Growing up, I spent many weekends on the ski hills with friends, and aside from the always entertaining ride up on the chair lift, my favourite part of the day was going to the chalet to eat and to warm up.
I'm just not cut out for sports, or for the cold. Well, I was a really fast runner in school, and I'm still a great swimmer - so that has to count for something, right?
But skiing... it just wasn't my thing. Truly, the only fun part about skiing for me was the cute outfits and ski goggles and the rides up on the chair lift.
My friends and I would play a game where we'd have to finish singing American Pie on each ride up before we got out. It got to be really stressful, and we'd laugh and sing the entire way up. I was always scared I'd forget to get off and have to go back down again.
Even after a few years of skiing lessons, I was never brave enough to venture off the bunny hills. One day, while skiing with my friends on a new hill, I felt confident. I was doing great!
Halfway down the hill, my friend turned to me and said something she never should have said:
"Loukia! I'm so proud of you! Do you realize you're going down a black diamond hill? I did't want to tell you earlier, because I didn't want to scare you."

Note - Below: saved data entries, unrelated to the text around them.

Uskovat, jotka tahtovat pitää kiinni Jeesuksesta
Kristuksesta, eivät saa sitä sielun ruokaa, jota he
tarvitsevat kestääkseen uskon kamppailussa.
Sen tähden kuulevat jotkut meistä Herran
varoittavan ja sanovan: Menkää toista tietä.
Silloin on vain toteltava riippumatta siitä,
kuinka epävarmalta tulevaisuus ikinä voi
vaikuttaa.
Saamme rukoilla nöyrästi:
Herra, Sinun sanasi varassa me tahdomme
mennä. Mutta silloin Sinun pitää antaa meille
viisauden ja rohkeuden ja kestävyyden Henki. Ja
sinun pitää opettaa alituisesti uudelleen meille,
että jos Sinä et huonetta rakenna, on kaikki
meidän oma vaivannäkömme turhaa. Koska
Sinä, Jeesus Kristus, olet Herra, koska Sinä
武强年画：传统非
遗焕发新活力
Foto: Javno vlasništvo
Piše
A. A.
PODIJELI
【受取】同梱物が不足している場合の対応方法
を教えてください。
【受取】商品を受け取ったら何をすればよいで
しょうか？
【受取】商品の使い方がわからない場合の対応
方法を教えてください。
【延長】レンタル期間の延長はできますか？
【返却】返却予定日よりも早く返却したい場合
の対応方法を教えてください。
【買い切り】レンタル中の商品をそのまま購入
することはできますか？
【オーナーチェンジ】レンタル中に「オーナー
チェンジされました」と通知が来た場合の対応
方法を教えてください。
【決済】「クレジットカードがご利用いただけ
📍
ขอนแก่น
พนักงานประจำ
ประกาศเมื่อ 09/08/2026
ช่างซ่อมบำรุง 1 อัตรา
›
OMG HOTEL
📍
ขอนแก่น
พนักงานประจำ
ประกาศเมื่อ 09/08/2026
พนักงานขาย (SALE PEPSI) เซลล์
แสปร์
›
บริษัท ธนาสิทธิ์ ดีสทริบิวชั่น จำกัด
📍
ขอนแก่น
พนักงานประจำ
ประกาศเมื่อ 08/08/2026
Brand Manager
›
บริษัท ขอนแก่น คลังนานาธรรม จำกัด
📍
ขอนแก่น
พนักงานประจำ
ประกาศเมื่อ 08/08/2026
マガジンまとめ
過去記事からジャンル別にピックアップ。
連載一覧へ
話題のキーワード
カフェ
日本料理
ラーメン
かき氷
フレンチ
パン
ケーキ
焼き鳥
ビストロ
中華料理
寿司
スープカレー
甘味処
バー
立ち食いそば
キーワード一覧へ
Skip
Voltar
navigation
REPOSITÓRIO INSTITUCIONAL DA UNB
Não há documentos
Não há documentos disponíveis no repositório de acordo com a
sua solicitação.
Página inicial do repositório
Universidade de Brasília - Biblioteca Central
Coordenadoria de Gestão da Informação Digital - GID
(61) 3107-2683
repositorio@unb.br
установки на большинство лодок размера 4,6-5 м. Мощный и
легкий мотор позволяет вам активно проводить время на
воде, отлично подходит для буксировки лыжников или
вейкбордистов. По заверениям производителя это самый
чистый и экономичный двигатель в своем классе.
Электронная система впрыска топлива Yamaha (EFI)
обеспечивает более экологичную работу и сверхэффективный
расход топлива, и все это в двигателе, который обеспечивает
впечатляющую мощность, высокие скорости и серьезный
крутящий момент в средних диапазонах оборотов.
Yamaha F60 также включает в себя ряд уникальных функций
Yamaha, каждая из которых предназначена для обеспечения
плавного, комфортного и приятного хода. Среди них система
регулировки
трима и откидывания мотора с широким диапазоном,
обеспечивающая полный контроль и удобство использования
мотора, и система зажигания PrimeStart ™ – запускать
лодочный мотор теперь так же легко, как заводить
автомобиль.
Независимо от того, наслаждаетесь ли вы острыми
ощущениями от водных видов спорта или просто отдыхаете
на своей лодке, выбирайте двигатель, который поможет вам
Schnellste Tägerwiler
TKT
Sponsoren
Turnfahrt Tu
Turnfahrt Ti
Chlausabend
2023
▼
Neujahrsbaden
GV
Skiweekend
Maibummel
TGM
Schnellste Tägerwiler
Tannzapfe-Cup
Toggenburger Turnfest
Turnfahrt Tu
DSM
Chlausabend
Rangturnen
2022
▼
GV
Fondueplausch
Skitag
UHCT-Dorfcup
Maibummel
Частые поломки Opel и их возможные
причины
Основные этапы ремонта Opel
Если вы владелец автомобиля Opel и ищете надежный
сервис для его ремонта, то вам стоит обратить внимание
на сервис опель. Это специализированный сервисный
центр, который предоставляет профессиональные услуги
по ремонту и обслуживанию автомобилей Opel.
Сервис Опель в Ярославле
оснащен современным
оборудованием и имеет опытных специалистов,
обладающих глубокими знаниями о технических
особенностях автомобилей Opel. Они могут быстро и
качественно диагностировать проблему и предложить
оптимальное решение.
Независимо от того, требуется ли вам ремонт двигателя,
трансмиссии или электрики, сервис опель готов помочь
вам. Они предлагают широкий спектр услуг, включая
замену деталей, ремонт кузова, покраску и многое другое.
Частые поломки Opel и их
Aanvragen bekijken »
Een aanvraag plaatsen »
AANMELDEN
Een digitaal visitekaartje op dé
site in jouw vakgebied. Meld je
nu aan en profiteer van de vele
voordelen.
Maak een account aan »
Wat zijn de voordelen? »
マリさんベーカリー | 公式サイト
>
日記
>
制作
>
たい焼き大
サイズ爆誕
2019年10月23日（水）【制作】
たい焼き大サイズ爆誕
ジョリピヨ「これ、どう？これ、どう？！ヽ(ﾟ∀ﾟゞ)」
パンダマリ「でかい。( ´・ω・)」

Of course, after those words were uttered, I stopped skiing, sat down, and refused to move. I was all of a sudden scared out of my mind. What the heck was I doing skiing down a black diamond hill? I was paralyzed with fear - I simply couldn't ski anymore! I tried going down on my bum, but that didn't work really well, considering I still had my skis on. My friend's boyfriend had to ski beside me, ever so slowly, the rest of the way down, because I was so scared that I wouldn't make it down in one piece.
Living in Canada, weekend ski trips away were common among my friends and I. Once we decided to go tubing in the snow. Let's just say - it's just as scary as it sounds. Instead of going down a hill on skis, you go down in an inner tube. Many people find this winter activity fun, but not I. It was the scariest thing I'd ever done, physically.
It was out of control... the speed in which we were going down that hill, I thought we would surely die. We survived, however. I didn't go down a second time.
A few years ago, I went white water rafting with my sister and her friends. I was naive, as I didn't even think I'd get wet. I had my hair in cute braids, wore my purple bikini and cute shorts on top. I had a little fanny pack around my waist, with snacks and my cigarettes. Our instructor took one look at me, and all but laughed in my face. "I'm not going to get wet, am I?" I asked him. A few minutes later, as our boat hit the water, I realized how dumb I was. We were white water rafting at about a level 3/4 - which was totally insane. I fell out of the boat twice - yes, twice - and I tried so hard to swim back to my boat, but it was impossible, as I was stuck in a current. I was thrown a life preserver, and I managed to make it back on the boat. Completey drenched, of course. So much for my peanut butter sandwich. And my cigarettes.
Later, we took a break, and had a chance to swim in calmer water. It was my first time swimming in a river, and it was pretty cool. Still, it didn't compare to the ocean. I kept thinking of the scene in Stand By Me, where the boys went swimming and then came out covered in leeches. I was conviced that would happen to me, too.
Afterwards, we had a little party with all the other rafters, and 'awards' were given out to people. I received the award for most entertaining rafter. Something to be proud of... or ashamed?
As you can see, I'm not really a big risk taker. My first night in L.A., I was too scared to walk down Sunset Boulevard, thinking I'd get shot. I survived, though, and I survived having a stranger play with my hair on the subway in New York City at 5 a.m, even though it was one of the scariest experiences ever for me.
However, no matter what scary thing I've experienced, or tried, or have lived through - nothing, nothing is as scary as being a mom.
My children went to bed at 5:45 tonight, on our drive home. As any mom knows, a bedtime that early is very scary... very scary indeed. It's going to be 'one of those nights'. One of those nights where as soon I fall asleep at midnight, one - or both - of my children will wake up. And they'll want to go downstairs. Or play. Or something dreadful like that. At a time when all I will want to be doing is sleeping.
Oh, the nights of a mother! Sometimes, there is nothing more scary than the night itself.
Nights when the children wake up, crying from a bad dream, nights when you have to clean up vomit and change the sheets, your child, and yourself, in record time, nights when you can't sleep because you're worrying about your children - now that is scary, on a whole other level.
I've been a mom for over 4 years so far - and I feel fairly confident that I can ski down any black diamond hill now. Because really, the skills it takes to ski is nothing compared to the skills it takes to be a mom!